Giovani e volontariato

Ancora diversa è la storia di Alessio Ventimiglia e Pietro Giannella, rispettivamente titolare e barman del locale Insomnia in via Belfiore a Torino. Il locale, un cocktail bar nel quartiere San Salvario, è stato profondamente colpito dalle chiusure, poiché il coprifuoco ne ha impedito completamente l’attività. I due ragazzi, 25 e 23 anni, non si sono però dati per vinti e sono entrati nel mondo del volontariato: “Mi sono avvicinato al mondo del volontariato durante il primo lockdown – ha affermato Alessio – sono entrato in contatto con Croce Giallo Azzurra (un’associazione di pubblica assistenza) che si occupa di protezione civile e assistenza sanitaria. Dopo qualche mese ho contattato Pietro per coinvolgerlo in questo progetto che mi sembrava meritevole. Ci siamo occupati di trasporto pazienti con disabilità e delle dimissioni dei pazienti positivi al Covid. Adesso frequentiamo un corso sulle tecniche di rianimazione infantile. Inoltre facciamo supervisione nelle scuole per il rispetto delle norme anti contagio, cercando di sensibilizzare i ragazzi e spiegare loro quanto sia importante per la salute di tutti seguire regole. È quasi un anno che non lavoriamo più. Anche quando i divieti sono diventati meno rigidi abbiamo pensato che non avesse senso riprendere l’attività per poche ore al giorno con alti rischi per la salute nostra e dei clienti. Non abbiamo avuto diritto ai ristori promossi dal governo perché essendo stato il 2020 il primo anno di lavoro effettivo, non abbiamo potuto dimostrare le perdite economiche necessarie al rilascio dei finanziamenti”.

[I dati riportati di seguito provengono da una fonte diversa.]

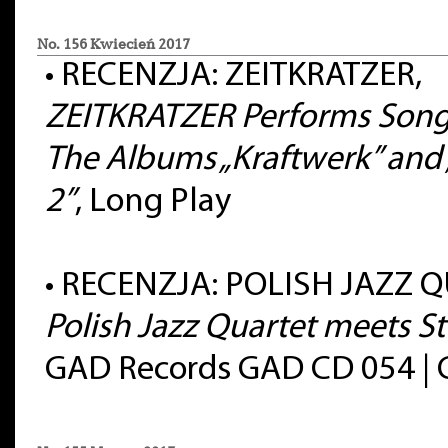
No. 156 Kwiecień 2017
•
RECENZJA: ZEITKRATZER,
ZEITKRATZER Performs Son
The Albums „Kraftwerk” and 
2”
, Long Play
•
RECENZJA: POLISH JAZZ Q
Polish Jazz Quartet meets S
GAD Records GAD CD 054 | 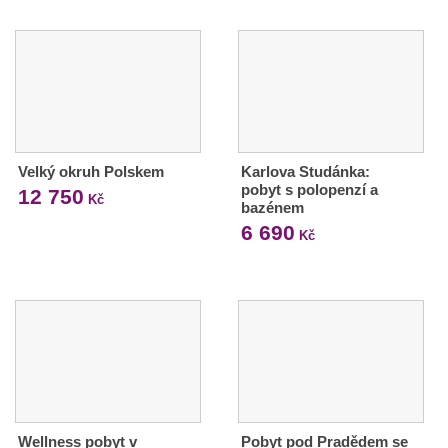
Velký okruh Polskem
Karlova Studánka:
pobyt s polopenzí a
12 750
Kč
bazénem
6 690
Kč
Wellness pobyt v
Pobyt pod Pradědem se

“Io sono felice di aver aderito al volontariato – ha aggiunto Pietro, barman del locale- perché così posso fare qualcosa di utile e occupare il mio tempo in modo costruttivo. Ora sono in cassa integrazione, ma i soldi arrivano quando capita. Fortunatamente lavoro da quando sono maggiorenne quindi ho dei risparmi, ma ho dovuto cambiare le mie abitudini e le mie spese. Ho potuto sostenermi anche con l’aiuto dei miei genitori. È una situazione difficile, ma cerchiamo di affrontarla in modo costruttivo”.